Jakarta – Tenaga Kesehatan seperti dokter dan perawat, serta aparat kepolisian dan TNI, akan mendapatkan injeksi vaksin Covid-19 terlebih dahulu. Prioritas ini, sesuai instruksi Presiden Joko Widodo, sekaligus mengikuti standar World Health Organization (WHO).
‘’Kami mohon kesabaran seluruh warga Indonesia, karena vaksin datang secara bertahap. Penetapan prioritas ini telah mengikuti standar yang diberikan WHO. Juga melalui ITAGI (Indonesian Technical Advisory Group on Immunization/ITAGI) serta mereka yang ahli di bidangnya,’’ ujar Ketua Komite Penanganan Covid-19 dan Pemulihan Ekonomi Nasional (KPCPEN), Airlangga Hartarto di Jakarta, kemarin.
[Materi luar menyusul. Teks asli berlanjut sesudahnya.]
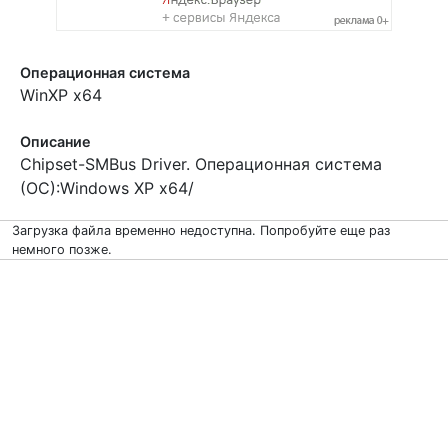
Операционная система
WinXP x64
Описание
Chipset-SMBus Driver. Операционная система
(ОС):Windows XP x64/
Загрузка файла временно недоступна. Попробуйте еще раз
немного позже.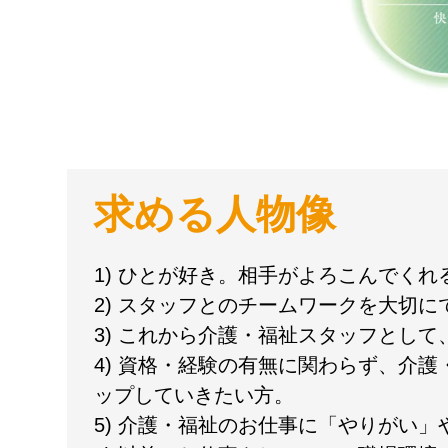
求める人物像
1) ひとが好き。相手がよろこんでく
2) スタッフとのチームワークを大切に
3) これから介護・福祉スタッフとし
4) 資格・経験の有無に関わらず、介
ップしていきたい方。
5) 介護・福祉のお仕事に「やりがい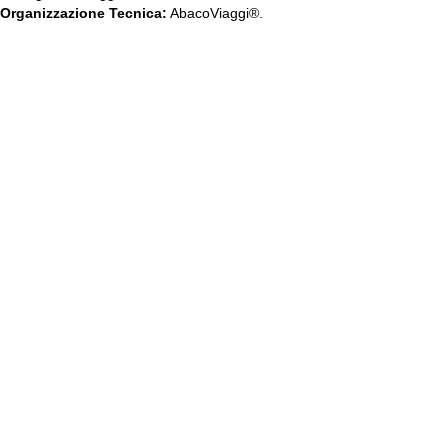
Organizzazione Tecnica:
AbacoViaggi®.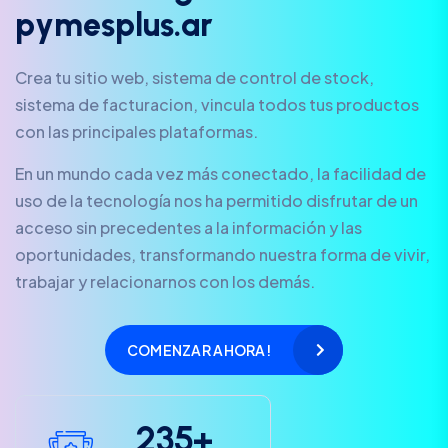
p
y
m
e
s
p
l
u
s
.
a
r
Crea tu sitio web, sistema de control de stock,
sistema de facturacion, vincula todos tus productos
con las principales plataformas.
En un mundo cada vez más conectado, la facilidad de
uso de la tecnología nos ha permitido disfrutar de un
acceso sin precedentes a la información y las
oportunidades, transformando nuestra forma de vivir,
trabajar y relacionarnos con los demás.
COMENZAR AHORA!
2
3
5
+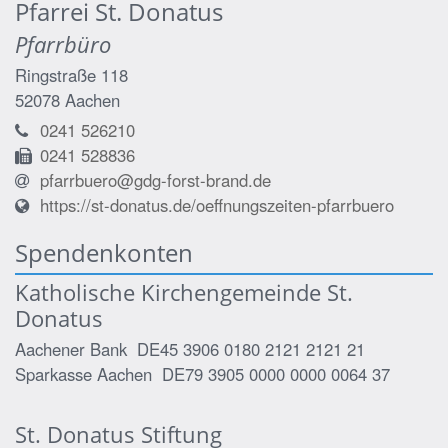
Pfarrei St. Donatus
Pfarrbüro
Ringstraße 118
52078
Aachen
0241 526210
0241 528836
pfarrbuero@gdg-forst-brand.de
https://st-donatus.de/oeffnungszeiten-pfarrbuero
Spendenkonten
Katholische Kirchengemeinde St.
Donatus
Aachener Bank DE45 3906 0180 2121 2121 21
Sparkasse Aachen DE79 3905 0000 0000 0064 37
St. Donatus Stiftung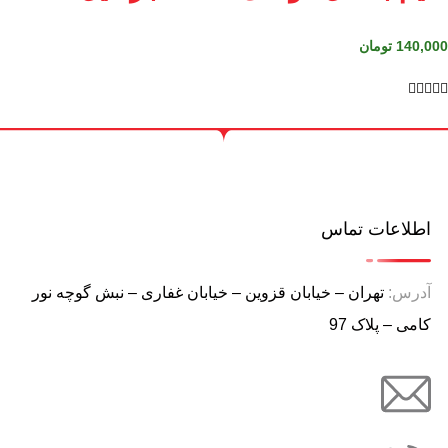
140,000
تومان





اطلاعات تماس
آدرس:
تهران – خیابان قزوین – خیابان غفاری – نبش گوچه نور
کامی – پلاک 97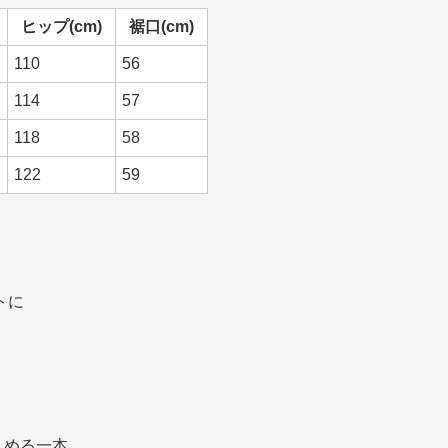
ヒップ(cm)
裾口(cm)
110
56
114
57
118
58
122
59
トに
しめる一本。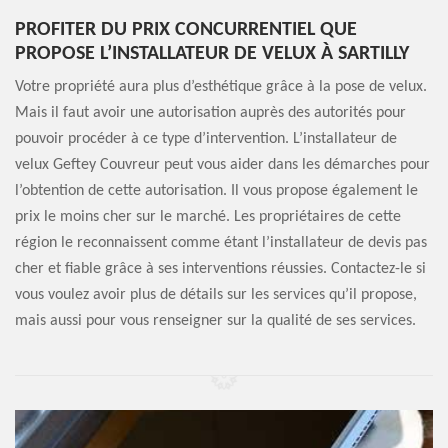
PROFITER DU PRIX CONCURRENTIEL QUE
PROPOSE L’INSTALLATEUR DE VELUX À SARTILLY
Votre propriété aura plus d’esthétique grâce à la pose de velux.
Mais il faut avoir une autorisation auprès des autorités pour
pouvoir procéder à ce type d’intervention. L’installateur de
velux Geftey Couvreur peut vous aider dans les démarches pour
l’obtention de cette autorisation. Il vous propose également le
prix le moins cher sur le marché. Les propriétaires de cette
région le reconnaissent comme étant l’installateur de devis pas
cher et fiable grâce à ses interventions réussies. Contactez-le si
vous voulez avoir plus de détails sur les services qu’il propose,
mais aussi pour vous renseigner sur la qualité de ses services.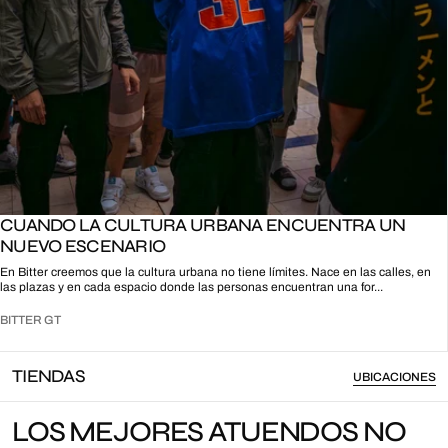
CUANDO LA CULTURA URBANA ENCUENTRA UN
NUEVO ESCENARIO
En Bitter creemos que la cultura urbana no tiene límites. Nace en las calles, en
las plazas y en cada espacio donde las personas encuentran una for...
BITTER GT
TIENDAS
UBICACIONES
LOS MEJORES ATUENDOS NO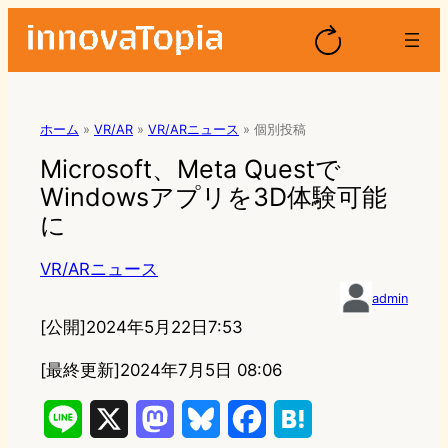
ホーム
»
VR/AR
»
VR/ARニュース
»
個別投稿
Microsoft、Meta Questで
Windowsアプリを3D体験可能
に
VR/ARニュース
admin
[公開]
2024年5月22日7:53
[最終更新]
2024年7月5日 08:06
L
X
M
B
F
H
Karena sifatnya bertahap, dengan jangka waktu akhir 2020, di awal 2021 sampai dengan 2022, maka protokol kesehatan harus tetap dilakukan. Yakni menerapkan 3T, Testing, Tracing dan Treatment serta 3M. Mencuci tangan menggunakan sabun dan air mengalir, memakai masker serta menjaga jarak.
Saat ini, Pemerintah telah menyiapkan untuk sekitar 65 persen dari total penduduk Indonesia. Yaitu vaksin program sebanyak 32 juta dosis, yang digratiskan melalui iuran BPJS. Serta vaksin mandiri sebanyak 75 juta dosis.
‘’Sebanyak 32 juta dosis disiapkan, untuk yang menerima bantuan iuran BPJS, yang tidak memiliki komorbit dan berusia antara 18-59 tahun. Rentan usia dan kondisi penerima ini, disesuaikan dengan yang mengikuti uji klinis,’’ kata Menteri Perekonomian ini.
Sedangkan untuk vaksin mandiri, Airlangga mengungkapkan, dapat diakses melalui Sektor Industri Padat Karya. Perusahaan menyediakan vaksin untuk karyawannya dan bisa didapat salah satunya melalui BPKS Ketenaga Kerjaan.
‘’Tentunya nanti akan kita dorong lebih luas lagi bagi penerima vaksin. Hal ini harus dilakukan secara bertahap secara melihat efektivitasnya,’’ ujar Airlangga.
Pemerintah Indonesia, telah menyiapkan pengadaan vaksin sejak Maret 2020, melalui pembicaraan dengan Sinovac dan beberapa produsen vaksin lainnya. Dengan Sinovac, Indonesia mendapatkan kesempatan mengikuti uji klinis fase ketiga dan dimulai di Bandung. Indonesia, satu dari lima negara yang mendapatkan kesempatan mengikuti uji klinis fase ketiga. Sekaligus mendapatkan kesempatan akses pertama melakukan pembelian.
‘’Pengirimannya sesuai dengan jadwal. Kemarin kita terima 1,2 juta di bulan Desember dan di tahun depan, ada 1,8 juta dalam bentuk vaksin jadi (suntikan). Kemudian 15 juta vaksin di bulan Desember dalam bentuk bahan baku, yang akan dipelajari Bio Farma dalam melakukan produksi vaksin,’’ katanya.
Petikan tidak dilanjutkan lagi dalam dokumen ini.